Baghdad attacks rise despite efforts

About 25 a day

Shiite leader urges Iraqis to halt violence against civilians

July 21, 2006|By JULIAN E. BARNES

BAGHDAD, Iraq -- More than a month after militant leader Abu Musab al-Zarqawi was killed and a highly publicized security crackdown began, the number of attacks each day in Baghdad has increased.

Iraqi and American forces began stepping up patrols, setting up new checkpoints and conducting more searches June 14. But Operation Together Forward has failed to reduce the number of attacks in the capital, according to statistics released yesterday by the U.S. military.

In the 101 days before the crackdown, an average of 23.8 attacks occurred daily. In the first 35 days of the operation, the average was 25.2 attacks a day.

Continuing sectarian violence across Iraq prompted Grand Ayatollah Ali al-Sistani, the nation's highest-ranking Shiite Muslim cleric, to issue a rare public statement yesterday urging Iraqis to halt attacks on civilians.

"I repeat my call today to all Iraqis of different sects and ethnicities to realize the extent of the danger threatening their country's future and confront it side by side," Sistani wrote.

In the statement, which included his signature and stamp, Sistani called on those targeting civilians to stop setting off car bombs and carrying out executions and start talking with the elected government.

Iraqi Prime Minister Nouri al-Maliki and U.S. military leaders have said their priority is securing Baghdad, and increasing residents' feelings of safety by eliminating sectarian militias, death squads and insurgent fighters.

Though the statistics released yesterday appeared grim, Maj. Gen. William Caldwell, chief spokesman for the U.S. military in Iraq, said that an upswing in sectarian violence in the past few days had driven the averages higher. In the first month of the operation, he said, the number of daily attacks was about the same as in the previous 101 days, at 23.7 a day.
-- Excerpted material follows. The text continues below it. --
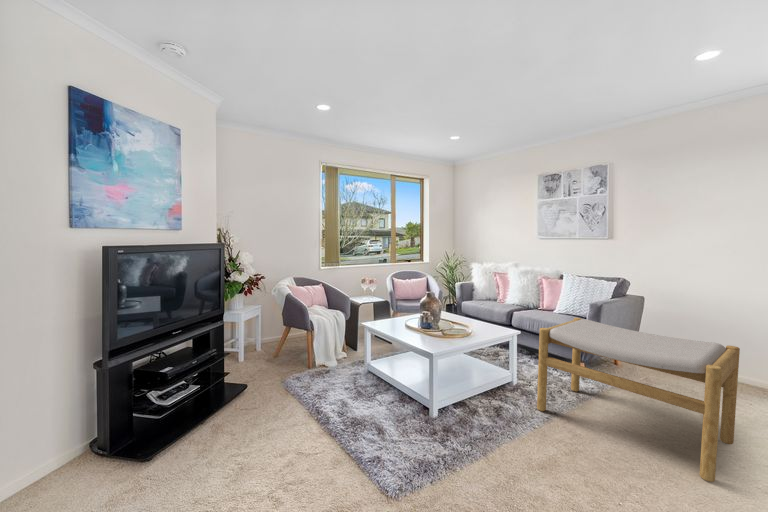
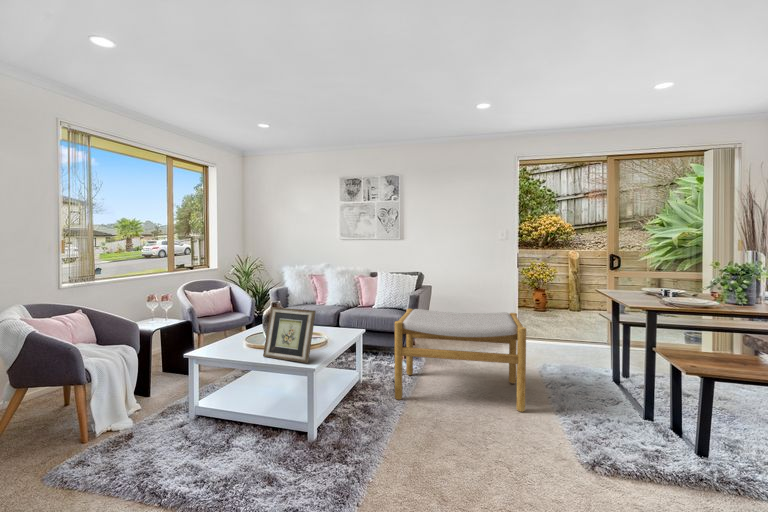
picture frame: none [408,297,446,349] -> present [263,307,316,363]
"While the last five days or so should not be an indicator of the Baghdad security plan overall, neither can they be brushed aside," Caldwell said. "And again, we will do whatever it takes to bring down the level of violence here in Baghdad."

The death last month of al-Zarqawi, the leader of al-Qaida in Iraq, had led some to hope that the power of foreign militants to mount attacks in Iraq would diminish. Though the effectiveness of the organization has yet to be tested since his death, it is clear that much of the violence in Baghdad is unrelated to foreign militants. Most recent killings involve Iraq's Sunni Arab insurgents trading attacks with Shiite death squads.

On Monday, the bodies of 32 Sunni men were found in Baghdad, apparently the victims of Shiite death squads. The killings were followed by a suicide bombing in a Shiite neighborhood in the southern town of Kufa that killed 57 day laborers.

Military forces in Baghdad have seemed powerless to stop the attacks, and the fighting has led prominent Sunni and Shiite leaders to say that their country is in the grip of an undeclared civil war.

The violence continued yesterday with a car bomb that killed three people and wounded 10 in downtown Baghdad. A second car bomb killed two and injured seven in the Shu'la neighborhood.

In northern Iraq, a car bomb exploded near the government building in downtown Kirkuk, killing five and wounding 19.

U.S. military forces confirmed that they had launched a joint operation with Iraqi security forces in two small cities west of Kirkuk. Soldiers of the 101st Airborne Division and Iraqi security forces surrounded the town of Huwija, while a joint force entered the market at the center of the city, military officials said.

Julian E. Barnes writes for the Los Angeles Times.


As of yesterday, at least 2,557 members of the U.S. military have died since March 2003.


Staff Sgt. Michael A. Dickinson II, 26, Battle Creek, Mich.; died Monday in Ramadi when his patrol was hit by small-arms fire; assigned to the 9th Psychological Operations Battalion, 4th Psychological Operations Group, Fort Bragg, N.C.

Staff Sgt. Jason M. Evey, 29, Stockton, Calif.; died Sunday when a bomb detonated near his vehicle in Baghdad; assigned to the 1st Squadron, 10th Cavalry Regiment, 2nd Brigade Team, Fort Hood, Texas.

Sgt. Andres J. Contreras, 23, Huntington Park, Calif.; died Saturday when his vehicle was hit by an explosive in Baghdad; assigned to the 519th Military Police Battalion, 1st Combat Support Brigade, Fort Polk, La.